(Selected excerpt Opens)

ARM Confidential Compute Architecture (CCA)

ARM CCA is the latest confidential computing technology that can extend confidential computing through to mobile devices (i.e., Samsung galaxy). For ARM-based devices, TrustZone has been the pillar of secure compute for over a decade and adopted for various use cases. However, one weakness of TrustZone makes it hard to keep up with an increasing number of applications that want to benefit from TrustZone. That is the lack of dynamic yet flexible memory allocation strategy.

To isolate TrustZone from normal worlds (non-secure worlds), hardware manufacturer like Samsung have had to dedicate some portion of physical memory to TrustZone, which raises a conventional memory-related tradeoff. To be fair, it's not a problem that only belongs to TrustZone, some other TEEs (e.g., SGX) also suffer from it. And this is one of the reasons why recent confidential computing architectures take secure virtual machine approach (e.g., AMD SEV, Intel TDX, ARM CCA) over process-based ones (e.g., Intel SGX).

From the hardware manufacturer perspective, the capability of dynamic secure memory allocation is definitely the most appealing feature among others. But, this is not the only thing Islet is excited about. Islet can benefit from ARM CCA in many aspects that include but not limited to:

  • dynamic secure memory allocation, which allows more secure applications to coexist with non-secure applications.
  • attestation, which allows other entities (e.g., service provider) to easily verify applications running on mobile devices, which in turn making things easier to build complex trustworthy services.
  • device protection, which could be accomplished by a so-called secure virtualization as specified in this blog post.

On top of the above features, what's interesting to Islet is that CCA leaves the role of implementing key components that act as TCB (Trusted Computing Base) to manufacturers. In other words, hardware vendors can augment CCA to solve their unique challenges as long as their implementations adhere to the CCA specification. This flexibility would get significantly important considering updates when a new threat to confidential computing emerges. For example, there had been a lot of side-channel attacks targeting Intel SGX. However, since Intel SGX puts all security-related codes in hardware, such attacks couldn't be mitigated by platform updates, demanding updates on a per-application basis.

We believe that Islet takes advantages of strong features of CCA while augmenting CCA in many aspects to get to the point where mobile device users truly get a great security experience.

(Selected excerpt Closes)
(Provided material Opens)

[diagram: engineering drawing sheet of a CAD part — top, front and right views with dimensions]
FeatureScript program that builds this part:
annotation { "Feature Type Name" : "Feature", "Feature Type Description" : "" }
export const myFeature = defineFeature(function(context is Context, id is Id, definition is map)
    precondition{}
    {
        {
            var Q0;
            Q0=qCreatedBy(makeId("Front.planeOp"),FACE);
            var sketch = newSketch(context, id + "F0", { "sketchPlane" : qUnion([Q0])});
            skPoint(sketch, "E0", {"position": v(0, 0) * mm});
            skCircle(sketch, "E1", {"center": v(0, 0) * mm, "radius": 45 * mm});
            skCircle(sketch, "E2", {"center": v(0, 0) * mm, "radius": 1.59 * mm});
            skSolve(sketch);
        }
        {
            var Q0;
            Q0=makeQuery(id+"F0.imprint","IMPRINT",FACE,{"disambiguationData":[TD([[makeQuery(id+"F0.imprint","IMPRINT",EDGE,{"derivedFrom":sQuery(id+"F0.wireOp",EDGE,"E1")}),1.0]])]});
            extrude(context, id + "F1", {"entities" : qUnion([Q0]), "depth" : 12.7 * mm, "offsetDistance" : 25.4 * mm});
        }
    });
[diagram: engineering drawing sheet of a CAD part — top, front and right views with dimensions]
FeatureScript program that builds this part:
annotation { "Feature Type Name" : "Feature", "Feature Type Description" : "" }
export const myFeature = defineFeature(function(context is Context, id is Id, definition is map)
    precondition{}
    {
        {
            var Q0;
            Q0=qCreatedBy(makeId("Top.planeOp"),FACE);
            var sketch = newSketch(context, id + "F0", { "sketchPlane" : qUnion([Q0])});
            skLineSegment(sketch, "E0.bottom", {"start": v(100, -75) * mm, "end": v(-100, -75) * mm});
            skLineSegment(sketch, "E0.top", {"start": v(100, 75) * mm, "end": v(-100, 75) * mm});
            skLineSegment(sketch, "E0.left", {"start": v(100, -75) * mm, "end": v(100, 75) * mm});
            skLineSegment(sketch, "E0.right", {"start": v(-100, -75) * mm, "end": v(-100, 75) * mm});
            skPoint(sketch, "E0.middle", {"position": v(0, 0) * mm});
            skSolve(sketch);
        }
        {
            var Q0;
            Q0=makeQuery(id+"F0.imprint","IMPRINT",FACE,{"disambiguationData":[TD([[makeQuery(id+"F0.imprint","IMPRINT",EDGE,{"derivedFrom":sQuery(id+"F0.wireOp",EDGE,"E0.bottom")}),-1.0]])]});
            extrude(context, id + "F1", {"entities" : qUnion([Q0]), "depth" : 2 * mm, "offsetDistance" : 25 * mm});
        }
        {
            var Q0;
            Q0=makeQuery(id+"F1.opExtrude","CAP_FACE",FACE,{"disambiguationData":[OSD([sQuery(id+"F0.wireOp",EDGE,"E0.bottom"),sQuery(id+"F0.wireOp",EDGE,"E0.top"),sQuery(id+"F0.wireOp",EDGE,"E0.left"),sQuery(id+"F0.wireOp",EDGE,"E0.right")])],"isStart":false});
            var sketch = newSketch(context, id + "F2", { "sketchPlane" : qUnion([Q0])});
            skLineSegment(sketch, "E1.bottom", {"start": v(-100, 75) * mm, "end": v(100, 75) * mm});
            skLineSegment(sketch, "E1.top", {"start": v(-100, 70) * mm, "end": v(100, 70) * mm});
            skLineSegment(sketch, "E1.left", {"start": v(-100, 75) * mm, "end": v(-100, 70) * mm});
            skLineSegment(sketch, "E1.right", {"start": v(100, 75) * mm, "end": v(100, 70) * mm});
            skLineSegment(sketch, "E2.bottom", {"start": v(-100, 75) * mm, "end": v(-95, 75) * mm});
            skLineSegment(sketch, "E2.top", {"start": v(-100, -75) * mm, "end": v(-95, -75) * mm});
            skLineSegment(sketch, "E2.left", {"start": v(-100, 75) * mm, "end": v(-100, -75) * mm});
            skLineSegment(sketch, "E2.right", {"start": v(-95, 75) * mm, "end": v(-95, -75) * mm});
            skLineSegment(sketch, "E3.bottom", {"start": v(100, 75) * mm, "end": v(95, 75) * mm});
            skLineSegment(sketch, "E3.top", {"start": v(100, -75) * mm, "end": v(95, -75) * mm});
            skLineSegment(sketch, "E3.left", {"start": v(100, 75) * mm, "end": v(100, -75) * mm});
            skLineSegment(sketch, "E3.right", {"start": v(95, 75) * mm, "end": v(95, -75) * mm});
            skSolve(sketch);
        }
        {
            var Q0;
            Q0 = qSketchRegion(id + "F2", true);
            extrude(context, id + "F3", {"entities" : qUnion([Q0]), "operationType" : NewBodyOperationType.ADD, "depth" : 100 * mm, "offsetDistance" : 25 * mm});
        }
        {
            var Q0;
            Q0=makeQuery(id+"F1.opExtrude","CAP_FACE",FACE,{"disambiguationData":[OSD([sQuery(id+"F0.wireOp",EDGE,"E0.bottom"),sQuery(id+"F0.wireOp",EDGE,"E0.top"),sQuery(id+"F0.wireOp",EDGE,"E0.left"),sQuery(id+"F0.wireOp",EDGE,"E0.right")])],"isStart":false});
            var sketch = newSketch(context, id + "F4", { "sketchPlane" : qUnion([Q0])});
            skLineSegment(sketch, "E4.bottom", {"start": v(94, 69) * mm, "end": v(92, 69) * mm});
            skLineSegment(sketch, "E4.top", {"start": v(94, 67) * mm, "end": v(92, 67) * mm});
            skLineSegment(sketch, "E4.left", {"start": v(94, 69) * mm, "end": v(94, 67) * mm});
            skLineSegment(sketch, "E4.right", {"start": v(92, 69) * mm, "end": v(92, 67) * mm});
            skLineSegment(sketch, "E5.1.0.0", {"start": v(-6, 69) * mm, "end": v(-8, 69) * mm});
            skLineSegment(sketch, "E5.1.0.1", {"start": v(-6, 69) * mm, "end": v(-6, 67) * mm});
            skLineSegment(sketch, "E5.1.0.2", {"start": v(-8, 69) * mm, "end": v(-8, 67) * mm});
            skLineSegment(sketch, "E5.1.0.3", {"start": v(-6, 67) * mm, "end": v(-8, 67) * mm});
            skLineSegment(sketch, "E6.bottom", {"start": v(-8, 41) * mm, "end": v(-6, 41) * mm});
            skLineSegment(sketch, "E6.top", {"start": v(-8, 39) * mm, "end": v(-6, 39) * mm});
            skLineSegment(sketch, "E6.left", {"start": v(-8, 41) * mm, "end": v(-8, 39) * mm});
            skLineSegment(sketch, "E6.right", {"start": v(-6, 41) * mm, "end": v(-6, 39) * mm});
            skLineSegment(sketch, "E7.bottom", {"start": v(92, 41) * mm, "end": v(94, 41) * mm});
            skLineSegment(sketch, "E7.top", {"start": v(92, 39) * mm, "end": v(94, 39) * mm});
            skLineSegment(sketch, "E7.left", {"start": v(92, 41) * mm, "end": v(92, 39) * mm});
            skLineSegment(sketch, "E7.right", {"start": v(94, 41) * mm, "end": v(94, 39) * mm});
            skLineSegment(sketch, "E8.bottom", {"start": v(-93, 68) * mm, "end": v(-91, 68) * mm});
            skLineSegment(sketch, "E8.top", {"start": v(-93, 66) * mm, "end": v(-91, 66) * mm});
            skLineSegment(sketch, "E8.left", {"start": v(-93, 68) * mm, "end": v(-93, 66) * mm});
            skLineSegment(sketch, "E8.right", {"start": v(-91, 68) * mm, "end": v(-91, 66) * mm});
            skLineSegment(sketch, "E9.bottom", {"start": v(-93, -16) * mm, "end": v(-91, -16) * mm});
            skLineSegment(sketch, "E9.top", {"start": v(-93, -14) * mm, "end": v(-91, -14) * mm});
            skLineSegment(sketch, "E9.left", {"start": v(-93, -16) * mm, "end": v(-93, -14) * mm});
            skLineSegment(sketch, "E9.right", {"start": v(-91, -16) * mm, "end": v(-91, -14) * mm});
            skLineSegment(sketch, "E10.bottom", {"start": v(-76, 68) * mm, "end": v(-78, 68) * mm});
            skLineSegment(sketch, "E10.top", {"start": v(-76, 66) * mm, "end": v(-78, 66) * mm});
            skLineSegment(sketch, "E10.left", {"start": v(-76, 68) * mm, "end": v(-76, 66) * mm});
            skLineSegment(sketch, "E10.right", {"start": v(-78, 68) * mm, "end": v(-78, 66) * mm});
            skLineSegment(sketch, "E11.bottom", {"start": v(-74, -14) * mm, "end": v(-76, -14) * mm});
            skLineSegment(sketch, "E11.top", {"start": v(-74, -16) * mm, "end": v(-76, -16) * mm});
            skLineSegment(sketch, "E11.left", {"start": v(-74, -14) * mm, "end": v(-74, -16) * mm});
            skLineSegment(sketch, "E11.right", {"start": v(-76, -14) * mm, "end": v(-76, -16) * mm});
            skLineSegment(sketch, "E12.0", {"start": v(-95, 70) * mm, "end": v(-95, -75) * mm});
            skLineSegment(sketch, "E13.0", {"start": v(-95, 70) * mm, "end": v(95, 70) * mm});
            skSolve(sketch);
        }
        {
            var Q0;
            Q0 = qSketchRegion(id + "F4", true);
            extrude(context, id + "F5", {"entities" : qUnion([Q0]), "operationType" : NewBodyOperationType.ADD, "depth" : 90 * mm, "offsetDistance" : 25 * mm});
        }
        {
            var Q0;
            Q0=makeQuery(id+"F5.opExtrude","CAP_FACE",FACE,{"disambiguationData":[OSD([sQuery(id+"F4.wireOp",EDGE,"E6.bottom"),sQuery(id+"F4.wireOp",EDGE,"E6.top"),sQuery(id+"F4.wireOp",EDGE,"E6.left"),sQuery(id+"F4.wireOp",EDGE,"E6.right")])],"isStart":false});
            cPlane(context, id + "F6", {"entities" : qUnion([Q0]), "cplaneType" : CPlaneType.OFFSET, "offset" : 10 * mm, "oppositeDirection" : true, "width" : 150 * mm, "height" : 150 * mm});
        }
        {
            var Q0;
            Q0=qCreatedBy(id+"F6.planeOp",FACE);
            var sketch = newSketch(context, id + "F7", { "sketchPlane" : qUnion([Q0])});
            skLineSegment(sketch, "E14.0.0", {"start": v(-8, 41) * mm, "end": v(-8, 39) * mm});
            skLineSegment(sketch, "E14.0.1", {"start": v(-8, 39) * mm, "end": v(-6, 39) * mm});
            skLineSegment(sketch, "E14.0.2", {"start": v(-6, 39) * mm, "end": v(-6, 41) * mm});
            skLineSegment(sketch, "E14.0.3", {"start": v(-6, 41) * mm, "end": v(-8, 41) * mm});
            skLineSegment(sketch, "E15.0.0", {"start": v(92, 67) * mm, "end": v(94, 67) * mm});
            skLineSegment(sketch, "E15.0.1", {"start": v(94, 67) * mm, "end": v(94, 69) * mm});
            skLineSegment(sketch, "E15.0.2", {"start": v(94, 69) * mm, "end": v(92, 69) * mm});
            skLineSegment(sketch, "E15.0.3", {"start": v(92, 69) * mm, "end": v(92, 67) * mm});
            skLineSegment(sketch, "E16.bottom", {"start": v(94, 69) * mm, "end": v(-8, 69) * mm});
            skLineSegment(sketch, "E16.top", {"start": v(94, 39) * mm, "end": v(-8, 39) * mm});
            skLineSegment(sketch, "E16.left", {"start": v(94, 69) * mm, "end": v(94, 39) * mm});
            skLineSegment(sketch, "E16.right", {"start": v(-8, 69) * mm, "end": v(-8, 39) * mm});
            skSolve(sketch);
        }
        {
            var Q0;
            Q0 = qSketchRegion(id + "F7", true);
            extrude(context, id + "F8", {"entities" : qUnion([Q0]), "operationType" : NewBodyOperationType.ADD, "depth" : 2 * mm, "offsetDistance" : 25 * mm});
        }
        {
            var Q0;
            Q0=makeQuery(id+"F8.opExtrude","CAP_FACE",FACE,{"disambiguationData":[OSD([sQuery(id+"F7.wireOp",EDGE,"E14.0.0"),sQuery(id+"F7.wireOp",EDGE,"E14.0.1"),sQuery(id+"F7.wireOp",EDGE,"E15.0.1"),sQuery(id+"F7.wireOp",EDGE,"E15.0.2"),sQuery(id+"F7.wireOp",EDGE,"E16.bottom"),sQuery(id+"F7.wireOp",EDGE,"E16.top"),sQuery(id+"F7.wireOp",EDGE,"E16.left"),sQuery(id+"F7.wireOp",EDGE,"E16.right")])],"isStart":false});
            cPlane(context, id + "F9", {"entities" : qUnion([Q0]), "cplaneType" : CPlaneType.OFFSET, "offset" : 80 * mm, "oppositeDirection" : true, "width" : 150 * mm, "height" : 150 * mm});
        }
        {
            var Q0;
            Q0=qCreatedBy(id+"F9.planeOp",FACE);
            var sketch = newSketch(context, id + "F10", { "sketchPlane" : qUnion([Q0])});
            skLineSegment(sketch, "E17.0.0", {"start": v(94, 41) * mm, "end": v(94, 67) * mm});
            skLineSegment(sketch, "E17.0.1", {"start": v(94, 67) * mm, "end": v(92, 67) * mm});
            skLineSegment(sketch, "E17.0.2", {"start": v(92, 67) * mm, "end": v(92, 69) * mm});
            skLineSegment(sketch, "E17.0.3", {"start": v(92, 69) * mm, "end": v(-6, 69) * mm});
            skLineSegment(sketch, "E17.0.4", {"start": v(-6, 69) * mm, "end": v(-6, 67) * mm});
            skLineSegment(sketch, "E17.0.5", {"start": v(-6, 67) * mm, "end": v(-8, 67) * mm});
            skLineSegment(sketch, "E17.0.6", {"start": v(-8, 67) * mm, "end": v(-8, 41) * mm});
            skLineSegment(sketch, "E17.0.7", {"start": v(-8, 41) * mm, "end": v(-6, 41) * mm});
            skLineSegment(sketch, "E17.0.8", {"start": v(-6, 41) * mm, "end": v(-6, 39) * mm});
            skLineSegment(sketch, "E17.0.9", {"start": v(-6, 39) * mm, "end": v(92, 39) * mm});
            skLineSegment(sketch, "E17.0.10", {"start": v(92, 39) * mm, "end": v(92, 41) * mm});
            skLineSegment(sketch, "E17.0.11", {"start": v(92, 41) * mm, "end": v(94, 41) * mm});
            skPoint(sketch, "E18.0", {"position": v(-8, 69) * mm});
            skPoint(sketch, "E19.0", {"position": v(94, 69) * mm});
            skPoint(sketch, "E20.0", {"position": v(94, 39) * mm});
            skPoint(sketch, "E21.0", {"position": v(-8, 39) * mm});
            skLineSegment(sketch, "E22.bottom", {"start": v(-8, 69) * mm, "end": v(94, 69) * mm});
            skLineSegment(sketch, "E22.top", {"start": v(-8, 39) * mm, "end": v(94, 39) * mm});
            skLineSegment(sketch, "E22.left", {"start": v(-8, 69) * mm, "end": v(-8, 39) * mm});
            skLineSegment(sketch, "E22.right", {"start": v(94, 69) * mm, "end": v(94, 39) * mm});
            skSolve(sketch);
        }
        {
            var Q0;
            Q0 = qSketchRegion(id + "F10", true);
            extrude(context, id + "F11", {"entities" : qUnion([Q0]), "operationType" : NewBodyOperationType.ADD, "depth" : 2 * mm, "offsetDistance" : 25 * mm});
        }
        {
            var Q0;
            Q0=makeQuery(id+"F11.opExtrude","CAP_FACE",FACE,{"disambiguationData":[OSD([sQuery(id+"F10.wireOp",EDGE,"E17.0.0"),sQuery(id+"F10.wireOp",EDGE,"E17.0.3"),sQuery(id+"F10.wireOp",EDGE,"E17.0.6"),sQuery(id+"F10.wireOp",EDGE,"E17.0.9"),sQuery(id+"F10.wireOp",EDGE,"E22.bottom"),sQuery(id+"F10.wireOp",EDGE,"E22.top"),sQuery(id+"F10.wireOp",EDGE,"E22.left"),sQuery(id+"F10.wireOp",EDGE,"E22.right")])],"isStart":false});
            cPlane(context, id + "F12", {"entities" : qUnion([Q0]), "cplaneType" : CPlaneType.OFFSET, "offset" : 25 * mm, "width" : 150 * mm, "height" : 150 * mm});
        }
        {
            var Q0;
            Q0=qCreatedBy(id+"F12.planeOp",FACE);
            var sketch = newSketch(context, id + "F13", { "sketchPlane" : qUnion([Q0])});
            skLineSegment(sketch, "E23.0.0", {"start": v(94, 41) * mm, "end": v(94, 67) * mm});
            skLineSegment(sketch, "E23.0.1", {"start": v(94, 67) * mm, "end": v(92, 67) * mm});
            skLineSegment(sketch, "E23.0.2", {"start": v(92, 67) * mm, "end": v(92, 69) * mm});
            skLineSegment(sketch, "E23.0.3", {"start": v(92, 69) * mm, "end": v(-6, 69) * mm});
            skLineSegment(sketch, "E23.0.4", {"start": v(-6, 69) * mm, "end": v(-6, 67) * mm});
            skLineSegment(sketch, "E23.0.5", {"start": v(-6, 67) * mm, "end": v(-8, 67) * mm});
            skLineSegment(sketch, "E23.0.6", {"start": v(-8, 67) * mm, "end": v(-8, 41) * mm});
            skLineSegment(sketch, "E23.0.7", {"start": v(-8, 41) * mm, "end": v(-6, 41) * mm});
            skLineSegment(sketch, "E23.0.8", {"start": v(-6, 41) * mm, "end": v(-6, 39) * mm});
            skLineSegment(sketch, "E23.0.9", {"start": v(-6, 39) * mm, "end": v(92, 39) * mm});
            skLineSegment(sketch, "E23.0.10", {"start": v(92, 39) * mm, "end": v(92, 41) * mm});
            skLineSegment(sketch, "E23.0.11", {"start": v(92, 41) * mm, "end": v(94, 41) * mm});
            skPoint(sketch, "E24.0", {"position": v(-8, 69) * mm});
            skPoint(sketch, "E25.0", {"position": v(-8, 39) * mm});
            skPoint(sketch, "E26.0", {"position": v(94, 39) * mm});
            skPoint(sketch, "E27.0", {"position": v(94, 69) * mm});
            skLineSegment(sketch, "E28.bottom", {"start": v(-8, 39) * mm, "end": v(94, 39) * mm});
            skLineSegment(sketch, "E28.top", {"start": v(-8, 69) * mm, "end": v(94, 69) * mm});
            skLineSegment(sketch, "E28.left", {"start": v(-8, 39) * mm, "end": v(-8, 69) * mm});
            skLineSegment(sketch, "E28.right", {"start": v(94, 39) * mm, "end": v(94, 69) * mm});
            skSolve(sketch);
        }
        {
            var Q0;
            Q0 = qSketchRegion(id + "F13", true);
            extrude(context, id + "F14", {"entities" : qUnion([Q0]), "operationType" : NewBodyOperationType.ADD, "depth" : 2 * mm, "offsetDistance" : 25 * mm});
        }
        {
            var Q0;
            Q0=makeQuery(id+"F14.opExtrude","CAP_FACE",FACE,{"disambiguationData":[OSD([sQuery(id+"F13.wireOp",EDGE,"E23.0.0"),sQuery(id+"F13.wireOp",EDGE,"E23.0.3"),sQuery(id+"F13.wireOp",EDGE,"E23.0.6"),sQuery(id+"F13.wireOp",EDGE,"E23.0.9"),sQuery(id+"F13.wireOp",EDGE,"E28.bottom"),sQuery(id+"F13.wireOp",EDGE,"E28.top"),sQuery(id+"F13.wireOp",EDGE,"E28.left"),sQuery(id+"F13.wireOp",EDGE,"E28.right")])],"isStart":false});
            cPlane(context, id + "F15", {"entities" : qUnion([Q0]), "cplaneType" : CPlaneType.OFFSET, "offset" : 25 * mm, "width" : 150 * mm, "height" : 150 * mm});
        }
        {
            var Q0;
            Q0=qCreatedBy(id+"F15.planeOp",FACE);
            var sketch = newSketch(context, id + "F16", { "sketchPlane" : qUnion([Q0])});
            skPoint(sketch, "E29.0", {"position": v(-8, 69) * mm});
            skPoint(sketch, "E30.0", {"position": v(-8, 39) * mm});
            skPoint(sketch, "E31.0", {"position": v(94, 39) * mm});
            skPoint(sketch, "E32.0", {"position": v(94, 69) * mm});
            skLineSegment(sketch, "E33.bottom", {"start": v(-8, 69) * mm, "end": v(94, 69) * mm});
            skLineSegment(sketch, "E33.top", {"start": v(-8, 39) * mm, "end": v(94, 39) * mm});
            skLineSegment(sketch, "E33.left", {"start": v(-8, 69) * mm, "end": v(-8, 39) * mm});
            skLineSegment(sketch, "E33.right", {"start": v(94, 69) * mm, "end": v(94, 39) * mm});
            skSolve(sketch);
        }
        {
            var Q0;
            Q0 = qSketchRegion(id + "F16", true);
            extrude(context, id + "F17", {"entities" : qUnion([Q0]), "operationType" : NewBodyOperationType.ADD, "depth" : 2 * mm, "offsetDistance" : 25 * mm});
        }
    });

(Provided material Closes)

▸ **Complete the following**
**1)** Reproduce the passage on ARM CCA word for word, starting at "From the hardware" and ending at "with non-secure applications.".
**2)** Answer the following from the passage on ARM CCA:
(a) Besides TrustZone, which TEE does the passage name as also suffering from the memory-related tradeoff?
(b) What role does CCA leave to manufacturers?
(c) According to the passage, why could side-channel attacks on Intel SGX not be mitigated by platform updates?

▸ **Expected responses**
**1)**
From the hardware manufacturer perspective, the capability of dynamic secure memory allocation is definitely the most appealing feature among others. But, this is not the only thing Islet is excited about. Islet can benefit from ARM CCA in many aspects that include but not limited to:

  • dynamic secure memory allocation, which allows more secure applications to coexist with non-secure applications.

**2)**
(a) SGX.
(b) The role of implementing key components that act as the TCB (Trusted Computing Base).
(c) Because Intel SGX puts all security-related code in hardware.